Like many modern holidays, Valentine’s Day has its origins in a pagan festival that the early church tried to eradicate.
In Roman days the fertility feast of Lupercalia was celebrated in mid-February. Men first would sacrifice goats and dogs. They then used the hides to whip women.
“Young women would actually line up for the men to hit them. They believed this would make them fertile,” says Noel Lenski, a historian at the University of Colorado.
The celebration included a matchmaking lottery, in which young men drew the names of women from a jar.
According to Brian Bates, a professor at the University of Sussex, “Young men and women drew lots for sexual partners in preparation for a day of sanctioned license the following day.”
How did we get from the Roman version of hooking up to chocolates and roses? We can thank Emperor Claudius II.
Roman Emperor Claudius II executed two men – both named Valentine – on Feb. 14 of different years in the 3rd century A.D. One of these Valentines was a priest who secretly married couples against the wishes of Claudius, who believed that unmarried men made better soldiers. Apparently “Valentine” was a common name in those days because there are reports that a 3rd “Valentine” was also beheaded by Claudius II.
Their martyrdom was honored by the Catholic Church with the celebration of Saint Valentine’s Day.
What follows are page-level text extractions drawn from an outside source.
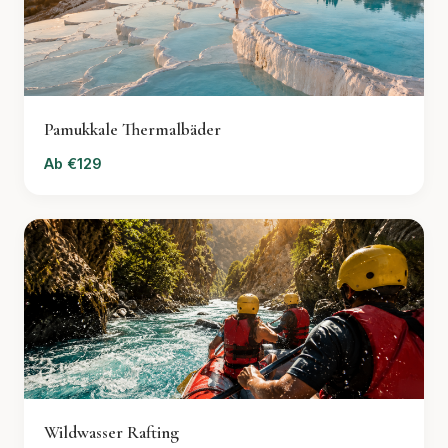
Pamukkale Thermalbäder
Ab €129
Wildwasser Rafting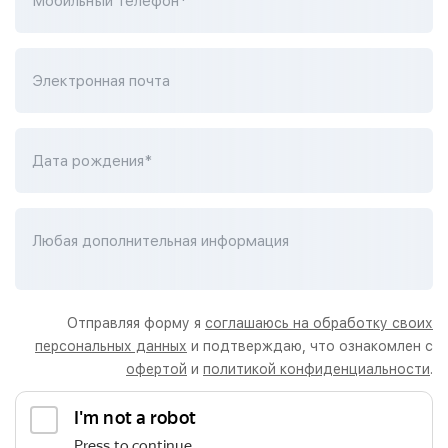
Мобильный телефон*
Электронная почта
Дата рождения*
Любая дополнительная информация
Отправляя форму я
соглашаюсь на обработку своих
персональных данных
и подтверждаю, что ознакомлен с
офертой
и
политикой конфиденциальности
.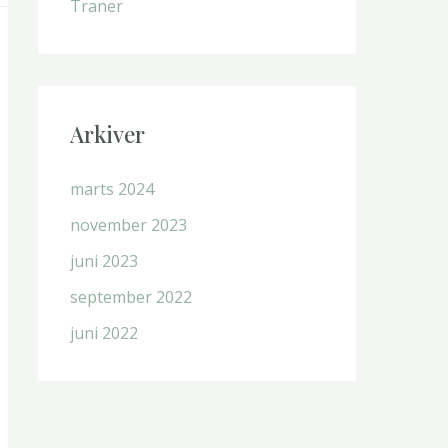
Traner
Arkiver
marts 2024
november 2023
juni 2023
september 2022
juni 2022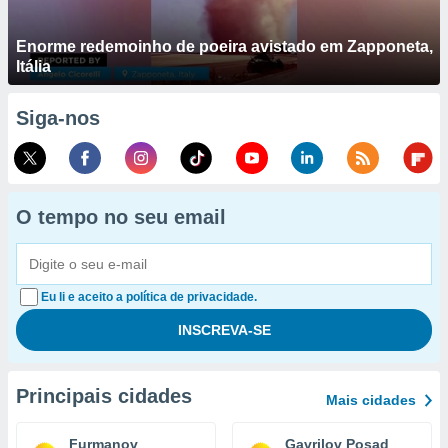
Enorme redemoinho de poeira avistado em Zapponeta,
Itália
Siga-nos
O tempo no seu email
Eu li e aceito a política de privacidade.
Principais cidades
Mais cidades
Furmanov
Gavrilov Posad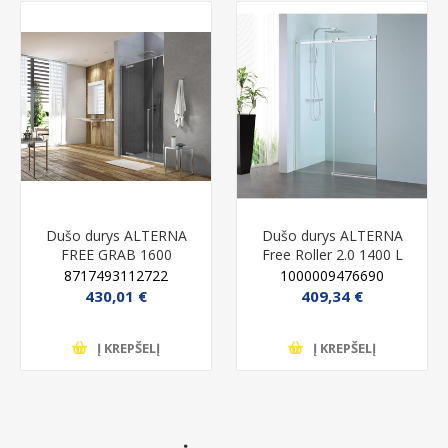
Dušo durys ALTERNA
Dušo durys ALTERNA
FREE GRAB 1600
Free Roller 2.0 1400 L
chrome (G-4)
8717493112722
1000009476690
430,01 €
409,34 €
Į KREPŠELĮ
Į KREPŠELĮ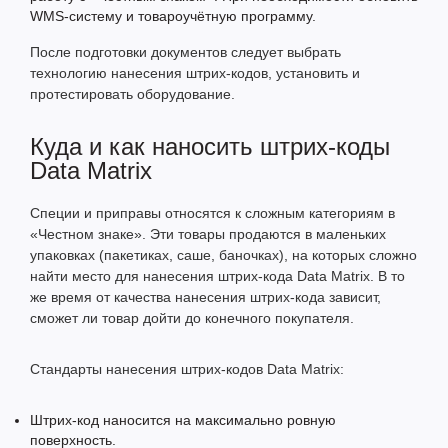
WMS-систему и товароучётную программу.
После подготовки документов следует выбрать
технологию нанесения штрих-кодов, установить и
протестировать оборудование.
Куда и как наносить штрих-коды
Data Matrix
Специи и приправы относятся к сложным категориям в
«Честном знаке». Эти товары продаются в маленьких
упаковках (пакетиках, саше, баночках), на которых сложно
найти место для нанесения штрих-кода Data Matrix. В то
же время от качества нанесения штрих-кода зависит,
сможет ли товар дойти до конечного покупателя.
Стандарты нанесения штрих-кодов Data Matrix:
Штрих-код наносится на максимально ровную
поверхность.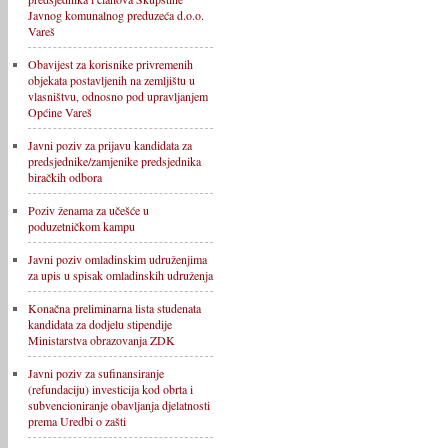
Javnog komunalnog preduzeća d.o.o.
Vareš
Obavijest za korisnike privremenih
objekata postavljenih na zemljištu u
vlasništvu, odnosno pod upravljanjem
Općine Vareš
Javni poziv za prijavu kandidata za
predsjednike/zamjenike predsjednika
biračkih odbora
Poziv ženama za učešće u
poduzetničkom kampu
Javni poziv omladinskim udruženjima
za upis u spisak omladinskih udruženja
Konačna preliminarna lista studenata
kandidata za dodjelu stipendije
Ministarstva obrazovanja ZDK
Javni poziv za sufinansiranje
(refundaciju) investicija kod obrta i
subvencioniranje obavljanja djelatnosti
prema Uredbi o zašti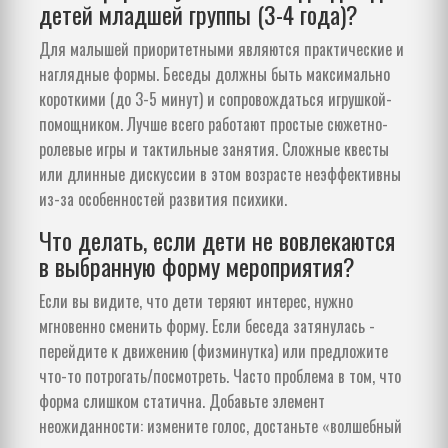
детей младшей группы (3-4 года)?
Для малышей приоритетными являются практические и
наглядные формы. Беседы должны быть максимально
короткими (до 3-5 минут) и сопровождаться игрушкой-
помощником. Лучше всего работают простые сюжетно-
ролевые игры и тактильные занятия. Сложные квесты
или длинные дискуссии в этом возрасте неэффективны
из-за особенностей развития психики.
Что делать, если дети не вовлекаются
в выбранную форму мероприятия?
Если вы видите, что дети теряют интерес, нужно
мгновенно сменить форму. Если беседа затянулась -
перейдите к движению (физминутка) или предложите
что-то потрогать/посмотреть. Часто проблема в том, что
форма слишком статична. Добавьте элемент
неожиданности: измените голос, достаньте «волшебный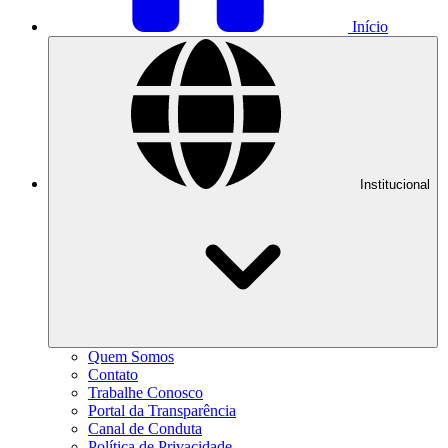
Início
Institucional
Quem Somos
Contato
Trabalhe Conosco
Portal da Transparência
Canal de Conduta
Política de Privacidade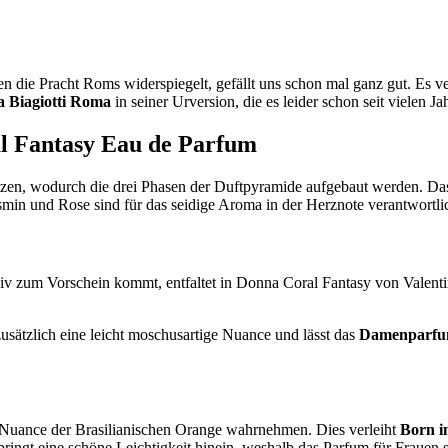
en die Pracht Roms widerspiegelt, gefällt uns schon mal ganz gut. Es 
a Biagiotti Roma
in seiner Urversion, die es leider schon seit vielen 
l Fantasy Eau de Parfum
zen, wodurch die drei Phasen der Duftpyramide aufgebaut werden. Das 
Jasmin und Rose sind für das seidige Aroma in der Herznote verantwortli
siv zum Vorschein kommt, entfaltet in Donna Coral Fantasy von Valentin
sätzlich eine leicht moschusartige Nuance und lässt das
Damenparfum
e Nuance der Brasilianischen Orange wahrnehmen. Dies verleiht
Born i
bringt eine schöne Leichtigkeit hinein, weshalb das Parfum für Frauen 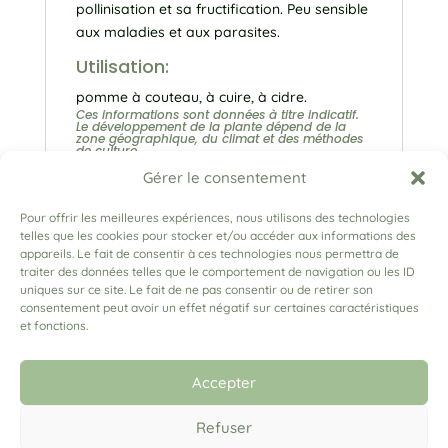
pollinisation et sa fructification. Peu sensible
aux maladies et aux parasites.
Utilisation:
pomme à couteau, à cuire, à cidre.
Ces informations sont données à titre indicatif.
Le développement de la plante dépend de la
zone géographique, du climat et des méthodes
de culture.
Gérer le consentement
Pour offrir les meilleures expériences, nous utilisons des technologies
telles que les cookies pour stocker et/ou accéder aux informations des
appareils. Le fait de consentir à ces technologies nous permettra de
traiter des données telles que le comportement de navigation ou les ID
uniques sur ce site. Le fait de ne pas consentir ou de retirer son
consentement peut avoir un effet négatif sur certaines caractéristiques
et fonctions.
(+33) 06 79 03 91 04
lesrosesadam@gmail.com
Accepter
Refuser
Mentions légales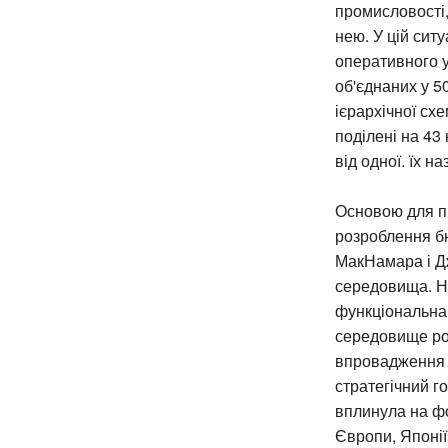
промисловості
нею. У цій сит
оперативного у
об'єднаних у 50
ієрархічної сх
поділені на 43 
від одної. їх 
Основою для п
розроблення бю
МакНамара і Дж
середовища. На
функціональна 
середовище роз
впровадження ц
стратегічний г
вплинула на ф
Європи, Японії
In an effort to control the lewder aspects of the Lupercalia festival, the church fathers made a few changes to the pagan holiday. Instead of drawing the names of sexual partners out of a box, young men were encouraged to pick the names of saints—and then spend the following year emulating the saint whose name they drew.
The church tried to change the focus of the holiday from sexual license to chaste romantic love.
Not surprisingly, the romantic aspect is what became and remains popular, not the more austere love of the Christian martyrs.